== DOCUMENT EXCERPT ==
Chickweed: Taste the Stars

I first met chickweed under an evergreen hedge in Bloemfontein, South Africa. It must have been springtime in that cold, winter-dry city, because the chickweed was lush, abundant, and tender. It smelled fresh and felt cool as I collected it as a green treat for our bantam hen and guinea pigs at home. I was five years old, at loose while my mother played tennis on the court hemmed by the hedge. Fast forward a few decades, and across two hemispheres, and I am collecting chickweed again—this time, to feed humans. The diminutive plant is easily trampled underfoot, but it is a shame to squash or kill such good food (also relished by bees). It is a compelling green vegetable, and tastes effervescently of spring.

Photography by Marie Viljoen.

Above: A mass of stars.

Dom Perignon probably never really said that he was drinking the stars when he took a sip of fortuitously fizzy Champagne. That was an early example of marketing spin. But that spin would benefit the lowly lawnweed, Stellaria media. The chickweed genus is named for stars (stella = star), and the tender edible is brilliant with constellations of them in early spring. It’s tiny, five-petaled flowers help identify the plant, whose leaves taste like the scent of freshly-shucked cornsilk, a flavor that is vital and versatile.

Above: Chickweed has five petals so deeply lobed that they look like 10!

Where I live in Brooklyn, New York’s USDA Zone 7 (-ish, thanks to urban microclimates), chickweed can appear as early in the year as February. In milder, moist regions, it is a winter weed, most conspicuous in cool, wet seasons. The Eurasian native, now at home all over the world, shuns heat and humidity. Sometimes, in a cool, damp autumn, it will reappear briefly.

Above: Compact chickweed in early spring before winter grass has greened.

Early in the season chickweed’s habit is prostrate and dense.

Above: As spring progresses chickweeds’ stems grow longer and lush with deeply green leaves, and its tiny, white flowers open in profusion.

In full sun chickweed tends to remain mat-like, but in shade the plants can grow up to 12 pliant inches tall if they have enough moisture. By mid-spring those stems are lankier, the leaves are smaller, paler, and more spaced out, and its habit is defined more by copious seed capsules (beloved by birds), rather than blooms.

Above: Early spring chickweed with hairy bittercress and henbit.
Above: A springtime forage.
===
According to the chickweed text, what are the leaves said to taste like? The material that comes next has no connection to the chickweed text.
== DATASET SECTION ==
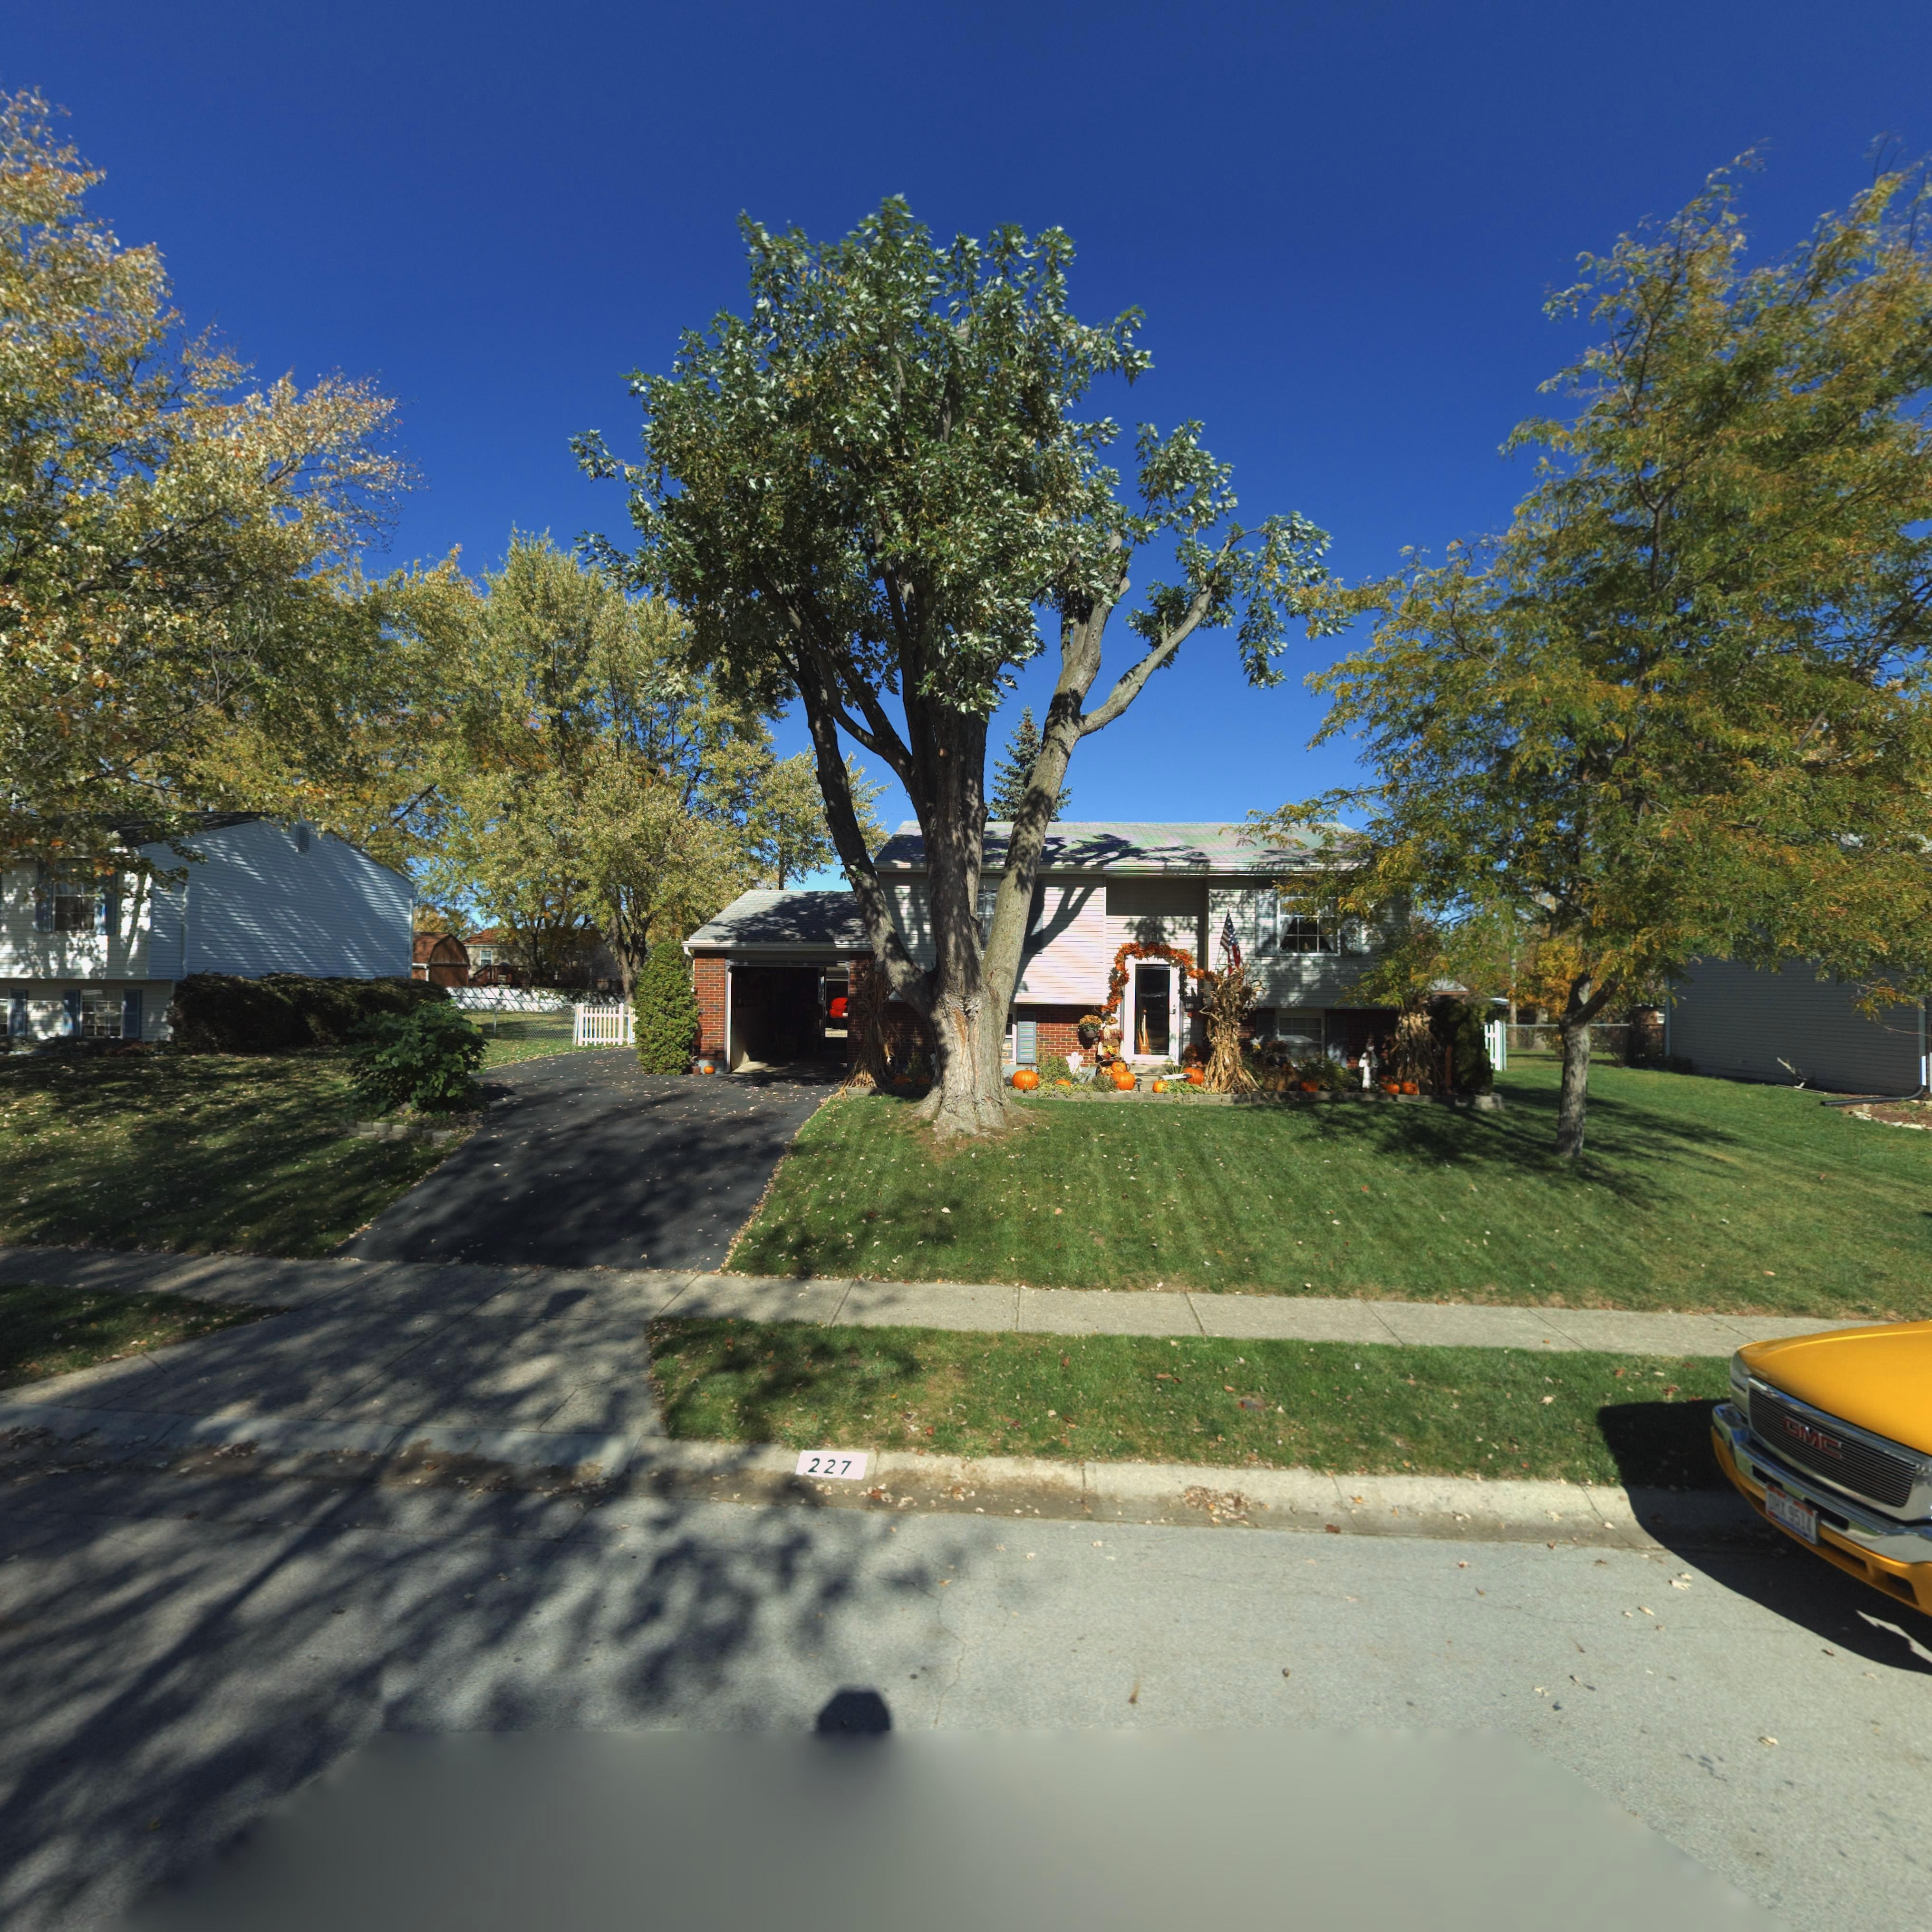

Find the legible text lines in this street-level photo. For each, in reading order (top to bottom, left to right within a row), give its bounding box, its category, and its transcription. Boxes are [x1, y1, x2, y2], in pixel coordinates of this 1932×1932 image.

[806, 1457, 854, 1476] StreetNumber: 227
===
**COMPLETE OUTPUT**
They taste like the scent of freshly shucked cornsilk.